Jerman, ketergantungan yang tinggi pada energi terbarukan menyebabkan ketidakpastian harga listrik. Fenomena “Dunkelflaute” atau ketiadaan tenaga surya dan angin di bulan Desember menyebabkan lonjakan harga listrik hingga lebih dari €900 per megawatt-jam, sembilan kali lipat dari rata-rata harga biasa. Ini mengindikasikan bahwa ketahanan energi Jerman masih perlu ditingkatkan melalui diversifikasi sumber daya dan peningkatan kapasitas penyimpanan energi.
Asia
China, mencatat rekor arus keluar investasi asing langsung (FDI) pada tahun 2024, dengan total penurunan sebesar $168 miliar. Hal ini menandakan kekhawatiran yang terus meningkat terkait hubungan perdagangan dengan AS dan kebijakan domestik yang kurang menarik bagi investor asing. Jika tren ini berlanjut, China mungkin harus mengambil langkah-langkah insentif untuk mempertahankan daya tarik investasi, seperti reformasi peraturan dan kebijakan fiskal yang lebih akomodatif.
Jepang, surplus neraca berjalan mencapai rekor tertinggi, terutama karena pelemahan yen yang meningkatkan nilai pengembalian investasi luar negeri. Peningkatan ini terutama berasal dari surplus pendapatan primer sebesar ¥40,2 triliun ($264 miliar) dari investasi luar negeri. Namun, pelemahan yen juga menyebabkan kenaikan harga impor, yang dapat meningkatkan tekanan inflasi domestik.
Sementara itu, Shanghai sebagai pelabuhan tersibuk di China mencatat rekor volume pengiriman barang pada Januari 2025. Lonjakan ini terjadi karena perusahaan-perusahaan China mempercepat ekspor mereka sebelum tarif AS mulai berlaku dan menjelang libur panjang domestik. Jika kebijakan tarif AS terus berlanjut, ekspor China ke AS bisa mengalami perlambatan signifikan dalam beberapa bulan mendatang.
Pasar Negara Berkembang
Di Amerika Selatan, inflasi Brasil mengalami sedikit penurunan berkat insentif energi yang sementara meredam tekanan harga. Jika kebijakan ini berhasil mengendalikan inflasi dalam jangka panjang, Bank Sentral Brasil mungkin akan mempertimbangkan pemangkasan suku bunga untuk mendorong pertumbuhan ekonomi.
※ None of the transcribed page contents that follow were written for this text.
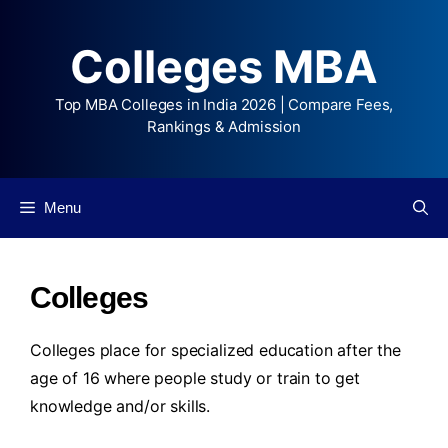
Colleges MBA
Top MBA Colleges in India 2026 | Compare Fees,
Rankings & Admission
Menu
Colleges
Colleges place for specialized education after the
age of 16 where people study or train to get
knowledge and/or skills.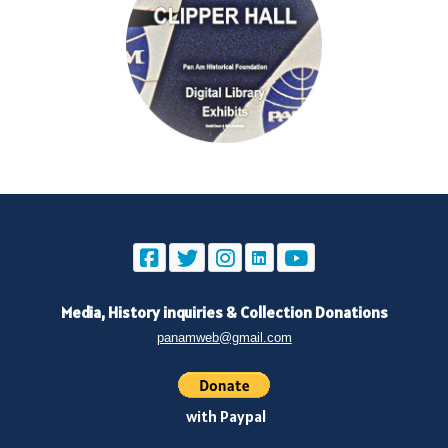
Media, History inquiries
&
Collection Donations
panamweb@gmail.com
with Paypal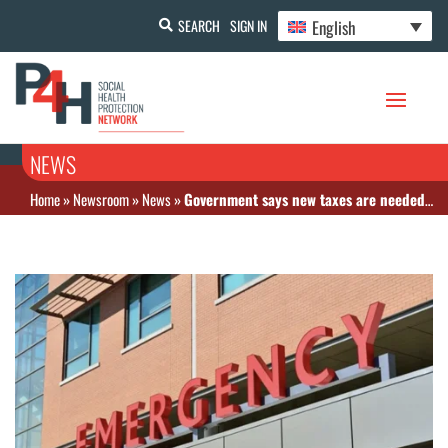
English
SEARCH
SIGN IN
NEWS
Home
»
Newsroom
»
News
»
Government says new taxes are needed to fund South Africa’s coming National Health Insurance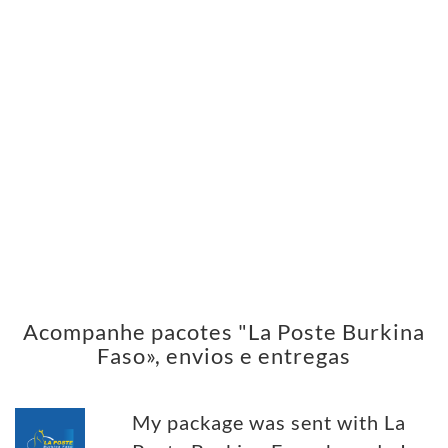
Acompanhe pacotes "La Poste Burkina
Faso», envios e entregas
My package was sent with La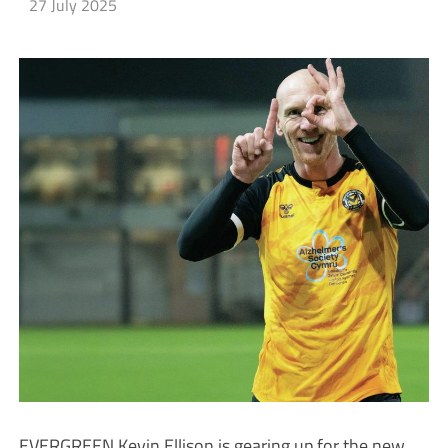
27 July 2025
EVERGREEN Kevin Ellison is gearing up for the new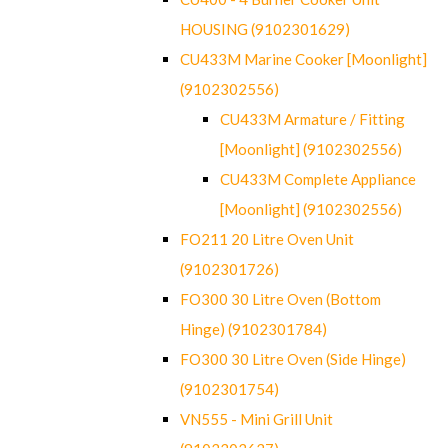
HOUSING (9102301629)
CU433M Marine Cooker [Moonlight]
(9102302556)
CU433M Armature / Fitting
[Moonlight] (9102302556)
CU433M Complete Appliance
[Moonlight] (9102302556)
FO211 20 Litre Oven Unit
(9102301726)
FO300 30 Litre Oven (Bottom
Hinge) (9102301784)
FO300 30 Litre Oven (Side Hinge)
(9102301754)
VN555 - Mini Grill Unit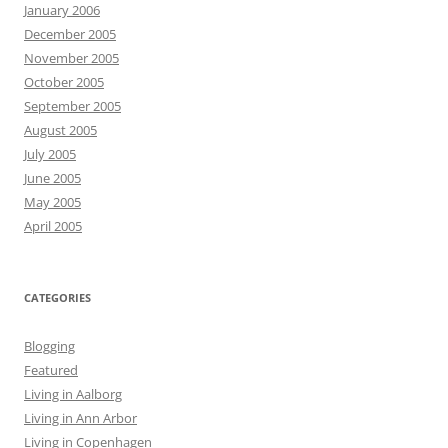
January 2006
December 2005
November 2005
October 2005
September 2005
August 2005
July 2005
June 2005
May 2005
April 2005
CATEGORIES
Blogging
Featured
Living in Aalborg
Living in Ann Arbor
Living in Copenhagen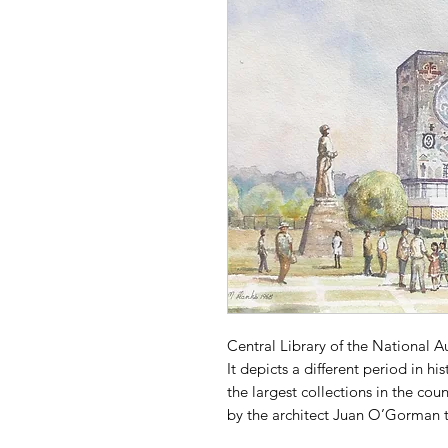
Central Library of the National 
It depicts a different period in hi
the largest collections in the co
by the architect Juan O’Gorman t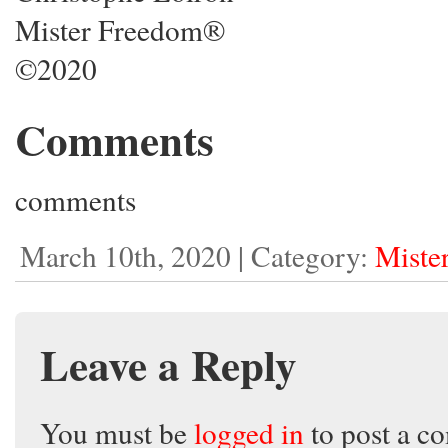
Mister Freedom®
©2020
Comments
comments
March 10th, 2020 | Category:
Miste
Leave a Reply
You must be
logged in
to post a c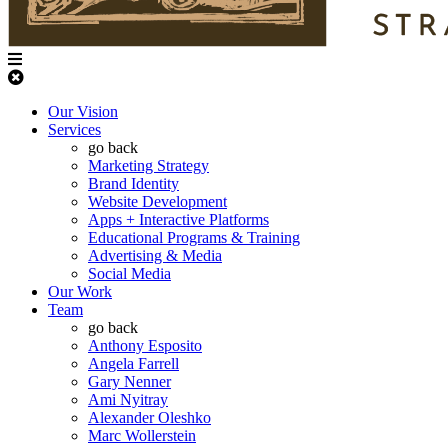
Our Vision
Services
go back
Marketing Strategy
Brand Identity
Website Development
Apps + Interactive Platforms
Educational Programs & Training
Advertising & Media
Social Media
Our Work
Team
go back
Anthony Esposito
Angela Farrell
Gary Nenner
Ami Nyitray
Alexander Oleshko
Marc Wollerstein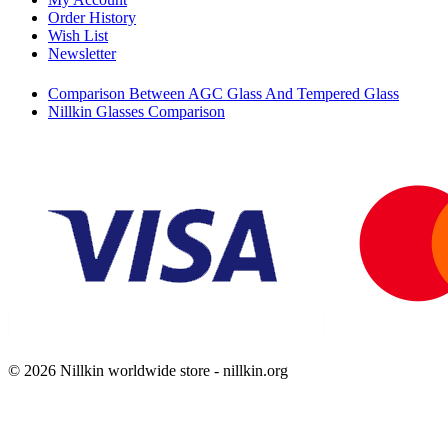
Order History
Wish List
Newsletter
Comparison Between AGC Glass And Tempered Glass
Nillkin Glasses Comparison
© 2026 Nillkin worldwide store - nillkin.org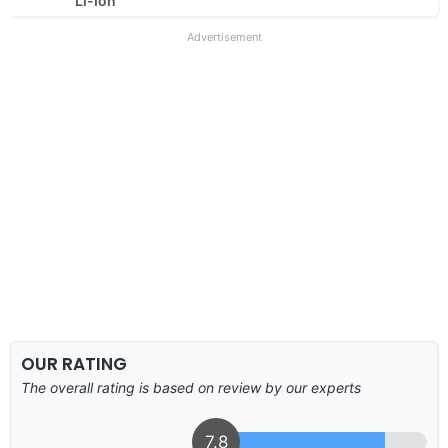
Li-Ion
Advertisement
OUR RATING
The overall rating is based on review by our experts
7.8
Argentina juga mencatat penurunan inflasi tahunan di bawah 100% untuk pertama kalinya dalam dua tahun sejak Presiden Javier Milei mulai menerapkan kebijakan pengetatan ekonomi. Jika kebijakan ini terus memberikan hasil positif, Argentina berpotensi untuk mendapatkan kembali kepercayaan investor dan menstabilkan mata uangnya.
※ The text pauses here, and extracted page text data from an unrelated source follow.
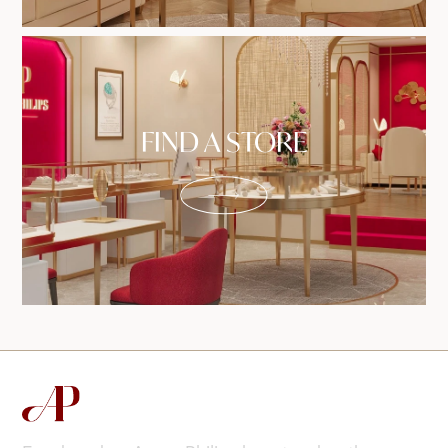
FIND A STORE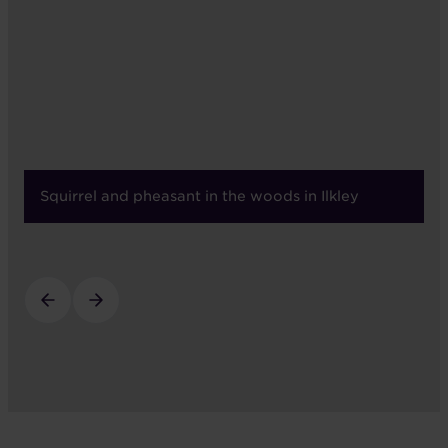
Squirrel and pheasant in the woods in Ilkley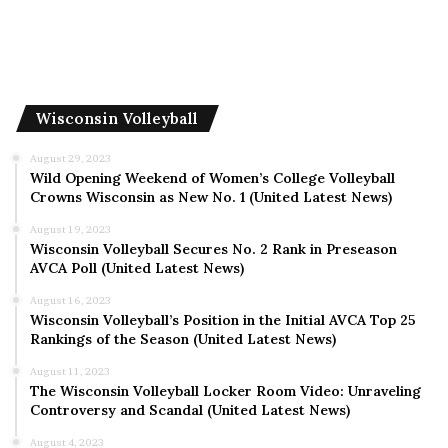
Wisconsin Volleyball
August 29, 2023
Wild Opening Weekend of Women’s College Volleyball
Crowns Wisconsin as New No. 1 (United Latest News)
August 19, 2023
Wisconsin Volleyball Secures No. 2 Rank in Preseason
AVCA Poll (United Latest News)
August 16, 2023
Wisconsin Volleyball’s Position in the Initial AVCA Top 25
Rankings of the Season (United Latest News)
August 11, 2023
The Wisconsin Volleyball Locker Room Video: Unraveling
Controversy and Scandal (United Latest News)
August 4, 2023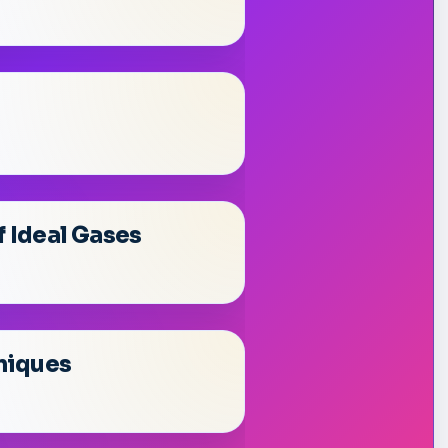
f Ideal Gases
niques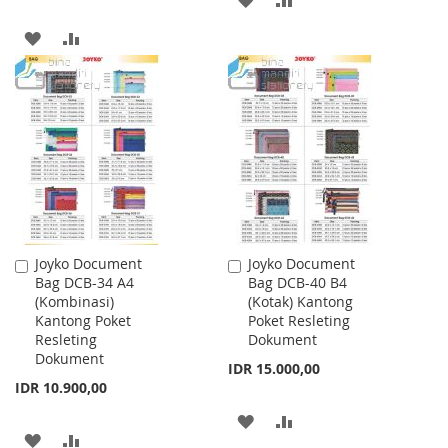
TO
TO
ADD
ADD
WISH
COMPARE
TO
TO
LIST
WISH
COMPARE
LIST
Joyko Document
Joyko Document
Add
Add
Bag DCB-34 A4
Bag DCB-40 B4
to
to
(Kombinasi)
(Kotak) Kantong
Cart
Cart
Kantong Poket
Poket Resleting
Resleting
Dokument
Dokument
IDR 15.000,00
IDR 10.900,00
ADD
ADD
ADD
ADD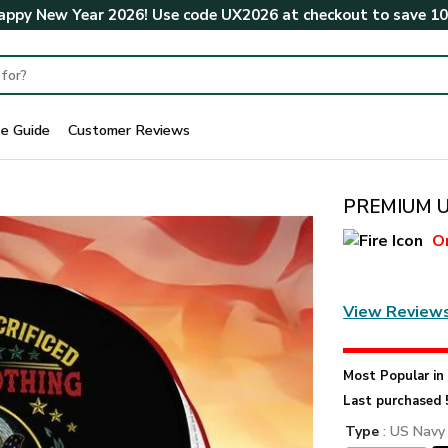
ppy New Year 2026! Use code
UX2026
at checkout to save
1
ze Guide
Customer Reviews
PREMIUM U
O
View Review
Most Popular i
Last purchased 
Type
: US Navy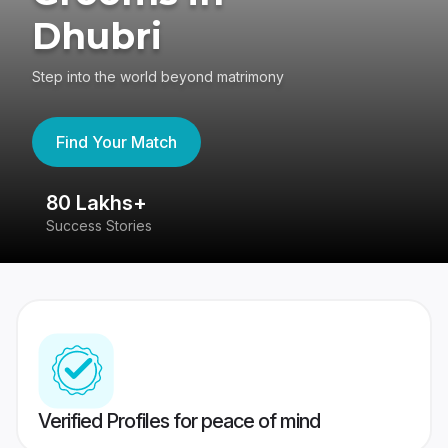
Dhubri
Step into the world beyond matrimony
Find Your Match
80 Lakhs+
4
Success Stories
41
Verified Profiles for peace of mind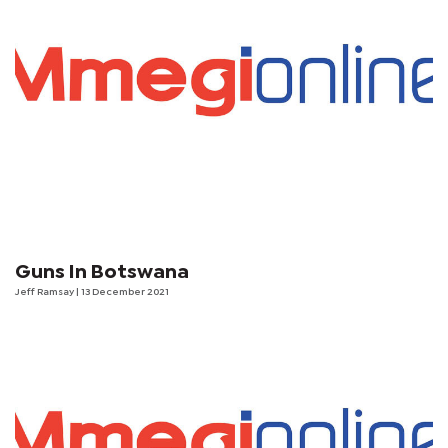
Guns In Botswana
Jeff Ramsay
| 13 December 2021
Pasar saham negara berkembang mengalami penguatan selama lima pekan berturut-turut karena optimisme terhadap negosiasi tarif perdagangan AS dan potensi solusi terhadap konflik Rusia-Ukraina. Sentimen risiko yang meningkat menunjukkan harapan bahwa dampak kebijakan tarif AS akan berkurang melalui perundingan dan penundaan administratif.
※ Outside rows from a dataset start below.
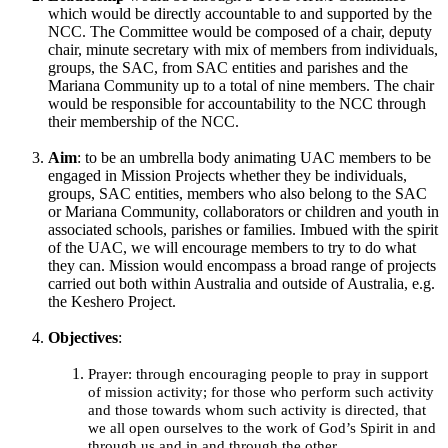
which would be directly accountable to and supported by the
NCC. The Committee would be composed of a chair, deputy
chair, minute secretary with mix of members from individuals,
groups, the SAC, from SAC entities and parishes and the
Mariana Community up to a total of nine members. The chair
would be responsible for accountability to the NCC through
their membership of the NCC.
Aim
: to be an umbrella body animating UAC members to be
engaged in Mission Projects whether they be individuals,
groups, SAC entities, members who also belong to the SAC
or Mariana Community, collaborators or children and youth in
associated schools, parishes or families. Imbued with the spirit
of the UAC, we will encourage members to try to do what
they can. Mission would encompass a broad range of projects
carried out both within Australia and outside of Australia, e.g.
the Keshero Project.
Objectives
:
Prayer: through encouraging people to pray in support
of mission activity; for those who perform such activity
and those towards whom such activity is directed, that
we all open ourselves to the work of God’s Spirit in and
through us and in and through the other.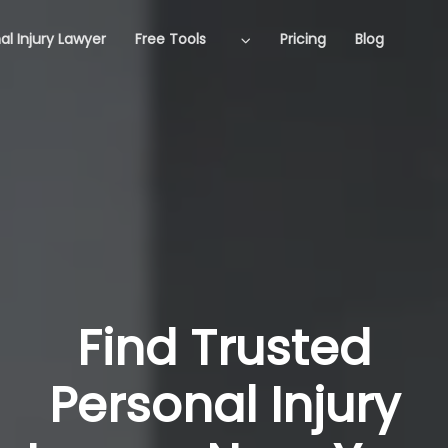
al Injury Lawyer
Free Tools
Pricing
Blog
Find Trusted
Personal Injury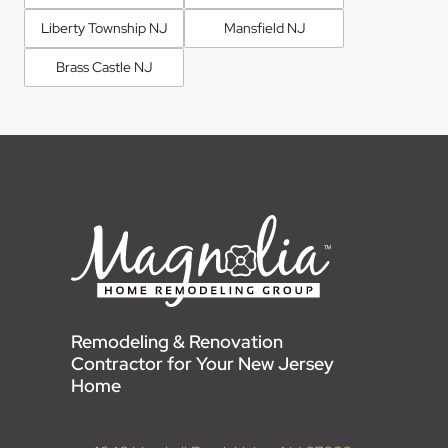
Liberty Township NJ
Mansfield NJ
Brass Castle NJ
Remodeling & Renovation
Contractor for Your New Jersey
Home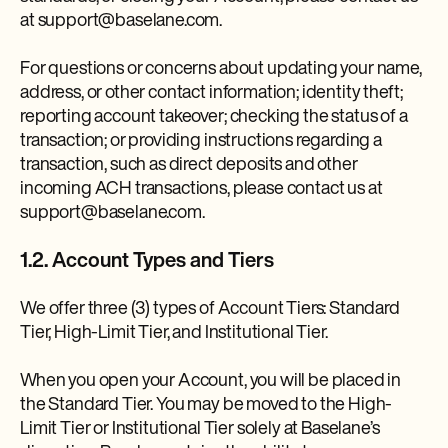
at support@baselane.com.
For questions or concerns about updating your name,
address, or other contact information; identity theft;
reporting account takeover; checking the status of a
transaction; or providing instructions regarding a
transaction, such as direct deposits and other
incoming ACH transactions, please contact us at
support@baselane.com.
1.2. Account Types and Tiers
We offer three (3) types of Account Tiers: Standard
Tier, High-Limit Tier, and Institutional Tier.
When you open your Account, you will be placed in
the Standard Tier. You may be moved to the High-
Limit Tier or Institutional Tier solely at Baselane’s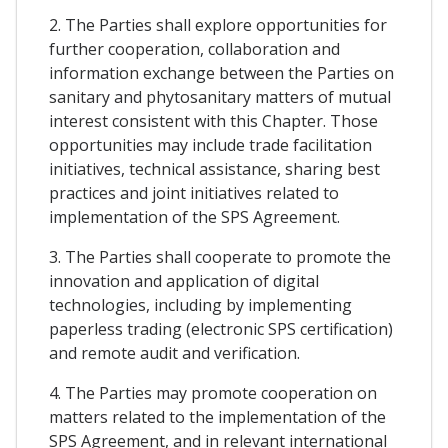
2. The Parties shall explore opportunities for
further cooperation, collaboration and
information exchange between the Parties on
sanitary and phytosanitary matters of mutual
interest consistent with this Chapter. Those
opportunities may include trade facilitation
initiatives, technical assistance, sharing best
practices and joint initiatives related to
implementation of the SPS Agreement.
3. The Parties shall cooperate to promote the
innovation and application of digital
technologies, including by implementing
paperless trading (electronic SPS certification)
and remote audit and verification.
4. The Parties may promote cooperation on
matters related to the implementation of the
SPS Agreement, and in relevant international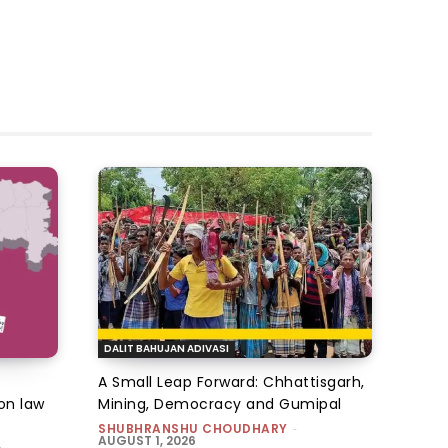
DALIT BAHUJAN ADIVASI
A Small Leap Forward: Chhattisgarh,
on law
Mining, Democracy and Gumipal
SHUBHRANSHU CHOUDHARY
-
AUGUST 1, 2026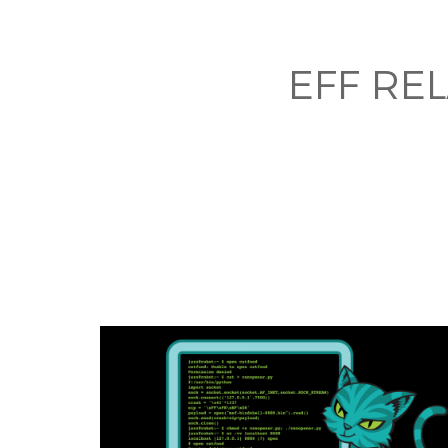
EFF RE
Secara keseluruhan, kondisi ekonomi global pada awal tahun 2025 menunjukkan ketidakpastian yang tinggi, terutama dipengaruhi oleh kebijakan perdagangan AS, kebijakan moneter global, dan ketegangan geopolitik. Meskipun ada tanda-tanda ketahanan di beberapa wilayah seperti Prancis dan Jepang, risiko perlambatan ekonomi tetap tinggi di tengah inflasi yang masih tinggi dan potensi eskalasi perang dagang. Investor dan pelaku pasar perlu mencermati perkembangan kebijakan serta data ekonomi terbaru untuk mengantisipasi pergerakan pasar di masa mendatang.
Dalam jangka panjang, stabilitas ekonomi global akan sangat bergantung pada kebijakan yang diambil oleh bank sentral utama, perkembangan hubungan perdagangan internasional, serta respons negara-negara terhadap tantangan ekonomi yang terus berkembang.